Однако, если даже принять, что статуэтка сделана в это время, то все же при том творческом экстазе, которым Микельанджело был охвачен в Риме, в атмосфере словно воскресшей для него классической старины, она вместе с лондонским «Купидоном» едва ли могла наполнить целый год, до начала работы над Вакхом. Микельанджело, несомненно, делал что-то еще.
Он занимался живописью. Вазари рассказывает, что для кардинальского брадобрея, хорошо писавшего темперой, но плохо владевшего рисунком, он сделал рисунок Франциска Ассизского, получающего стигматы, Кардинальский цирюльник раскрасил его как умел, и Вазари видел его впоследствии в одной из римских церквей. Вещь исчезла.

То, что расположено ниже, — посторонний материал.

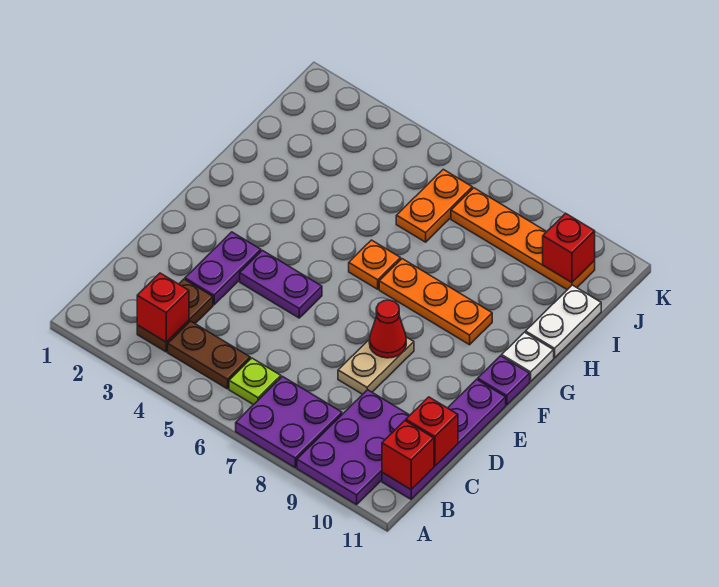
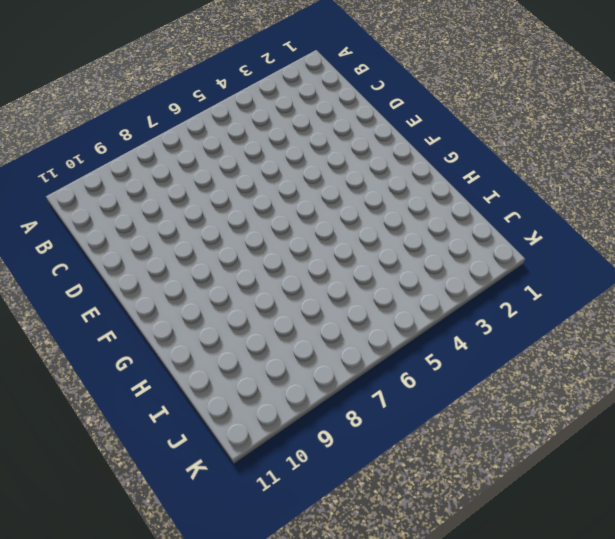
none -> purple 2x2 plate [236,377,342,468]
none -> purple 2x3 plate [297,390,410,505]
none -> brown 1x2 plate [137,279,213,352]

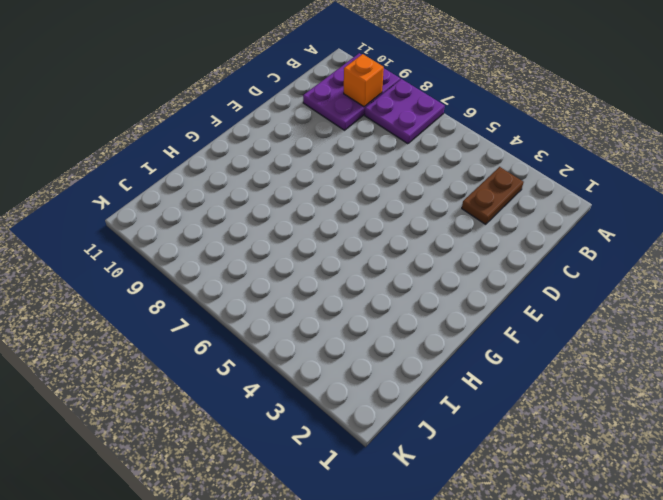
orange 1x1 brick [344,54,384,107] -> none
none -> brown 1x2 plate [168,321,250,389]
none -> lime 1x1 plate [229,358,281,405]
none -> purple 1x4 plate [382,379,506,499]

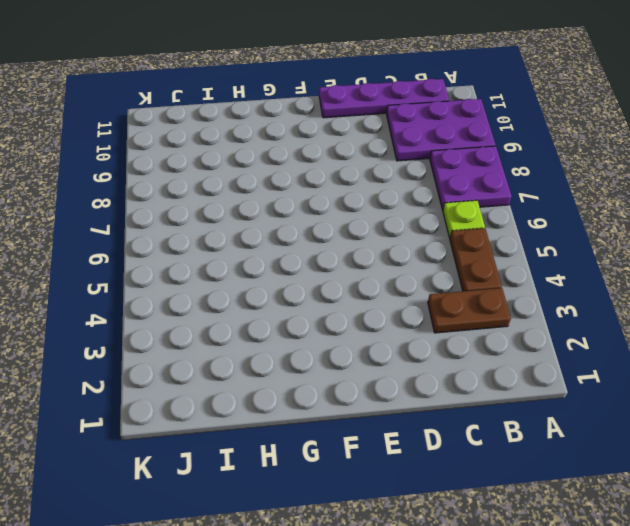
none -> purple 1x2 plate [185,232,261,305]
none -> tan 1x2 plate [338,337,414,394]
none -> purple 1x2 plate [240,250,322,318]

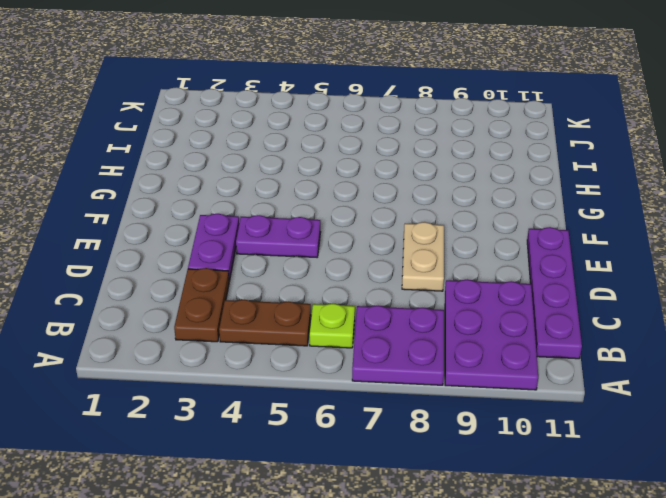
none -> purple 1x1 plate [478,356,530,405]
none -> orange 1x1 plate [349,240,401,289]
none -> orange 1x3 plate [379,259,492,345]

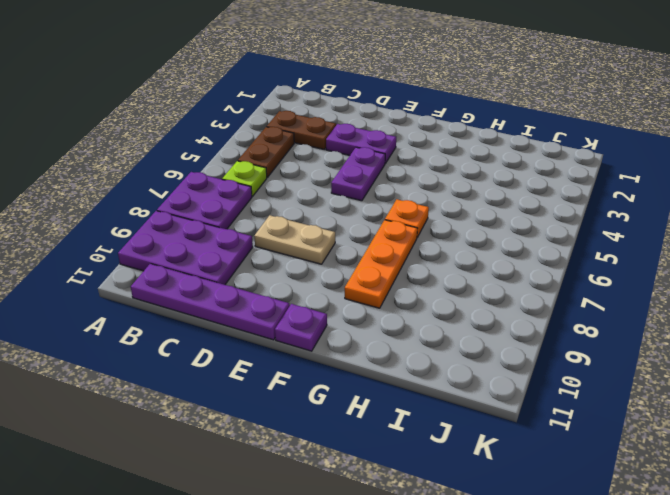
none -> white 1x1 plate [502,332,554,381]
none -> white 1x2 plate [526,285,601,358]
none -> orange 1x2 plate [396,169,472,242]

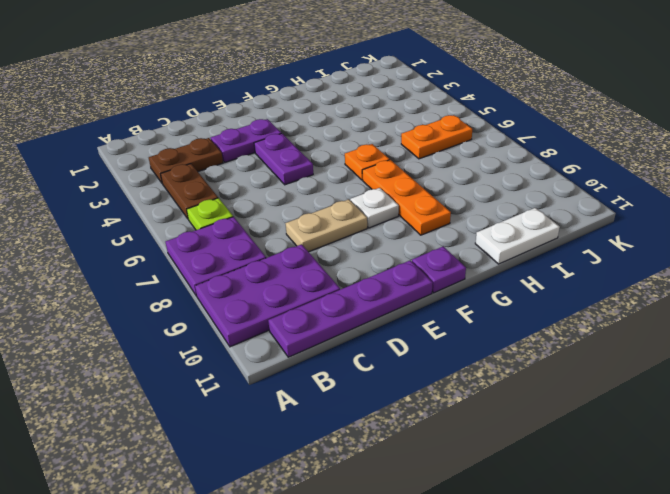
white 1x1 plate [350,188,399,228] -> white 1x1 plate moved to [502,332,554,381]
none -> orange 1x4 plate [451,188,595,290]
none -> red 1x1 brick [137,273,189,342]
none -> red 1x1 brick [382,421,434,490]

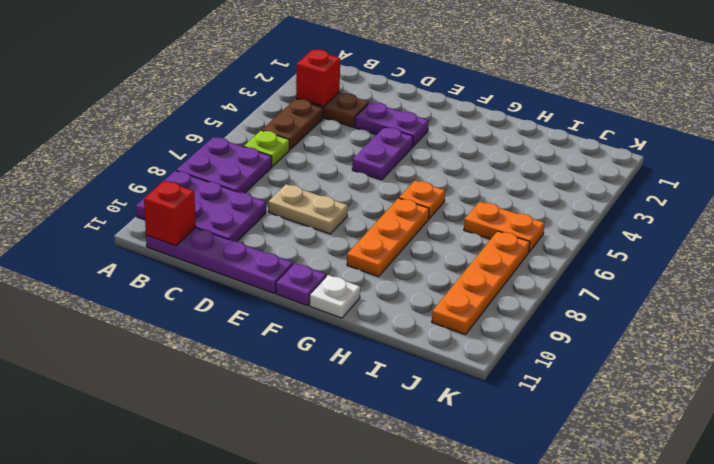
none -> white 1x2 plate [526,285,601,358]
none -> red 1x1 brick [406,397,458,466]
none -> red 1x1 cone [369,300,406,358]

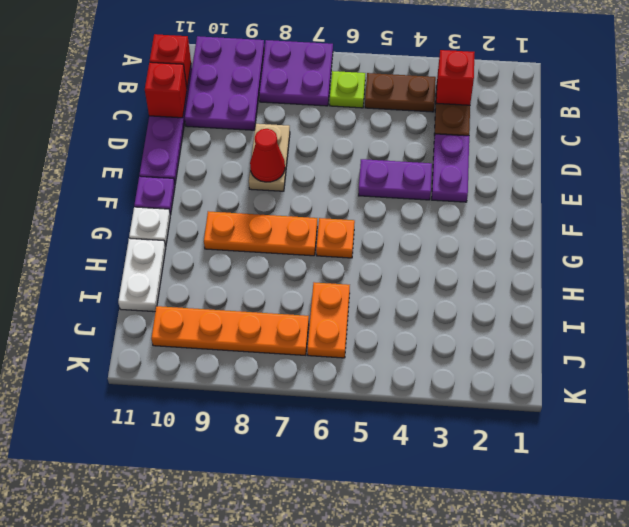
none -> red 1x1 brick [543,213,595,283]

Но трудно допустить, чтобы это был единственный за все пребывание в Риме возврат к живописи. Микельанджело не мог забросить это искусство, хотя прекрасно сознавал, что дальнейший его путь будет путем не живописца, а скульптора. А то, что живописные приемы все-таки оказывались трудно преодолимыми, по крайней мере в эти годы, обнаружилось очень скоро в той вещи, которая не только стала самым зрелым произведением первого римского периода, но должна была сделаться одним из шедевров Микельанджело вообще, — в «Pietà», т. е. в «Скорби о Христе» собора св. Петра.
Римская «Pietà»
Пока Микельанджело работал в Риме для Якопо Галло, во Флоренции исполнялись судьбы «пророка».
Савонарола был пламенным народолюбцем и искренно хотел, чтобы широким массам жилось лучше. И он начинал понимать, почему им живется плохо. Но политик он был плохой «и вдобавок убежденный, что править государством, обладающим крупнейшей в мире текстильной промышленностью со всеми социальными последствиями этого факта и, прежде всего, с жесточайшей классовой борьбой, можно средствами убеждения, подкрепленного ссылками на библию. и на собственные пророческие видения. Нет ничего удивительного, что он скоро запутался в сложном переплете политических событий. Сторонники от него отступились. Он был схвачен, предан духовному суду и сожжен вместе с двумя своими апостолами.
Мы знаем, что Микельанджело находился под сильным впечатлением проповедей Савонаролы. Духу его были близки и пафос монаха, и его бурный темперамент. Художника покоряла чистота его помыслов и его наивная вера, что можно матерых флорентийских купцов, или прожженных римских прелатов, или это волчье логово в Ватикане — семейку Борджа — пронять словами евангельскими. Весть о трагической смерти Савонаролы, которую в Риме описывали ему, вероятно, во всех подробностях, — когда разгорелся грандиозный костер, «запекшаяся кровь и внутренности падали сверху, как дождь», — не могла не потрясти его. И ему хотелось помянуть мученика таким произведением, которое было бы созвучно его идеям. Случай скоро представился.
Тот же Якопо Галло, для которого Микельанджело сделал «Вакха» и «Купидона», доставил ему еще один заказ.
В Риме в это время находился посланный Карла VIII французского, аббат Сен Дени (по-итальянски Сан Диониджи) Жан Вилье делла Гролэ, только что получивший от папы Александра кардинальскую шапку. На радостях он решил оставить память о себе городу Риму в виде какого-нибудь выдающегося произведения искусства. Галло, который находился с ним как банкир в деловых отношениях, сосватал ему Микельанджело и записью, при контракте поручился за точное выполнение договора обеими сторонами. Художник обязался за 450 папских дукатов изваять в течение года мраморную группу, изображающую Pietà, то есть «деву Марию в одежде с мертвым Христом на руках в человеческий рост», а Галло прибавил к этому: «Я ручаюсь, что названный Микельанджело закончит названную вещь в течение года и что это будет лучшим мраморным изваянием, которое Рим сумеет показать в настоящее время, и что ни один художник в наши дни не сумеет сделать более совершенной». Это было не по-банкирски восторженно и показывало, что в делах искусства Галло оказывал кредит легче, чем когда речь шла о дукатах. Но Микельанджело полностью оправдал доверие своего поклонника.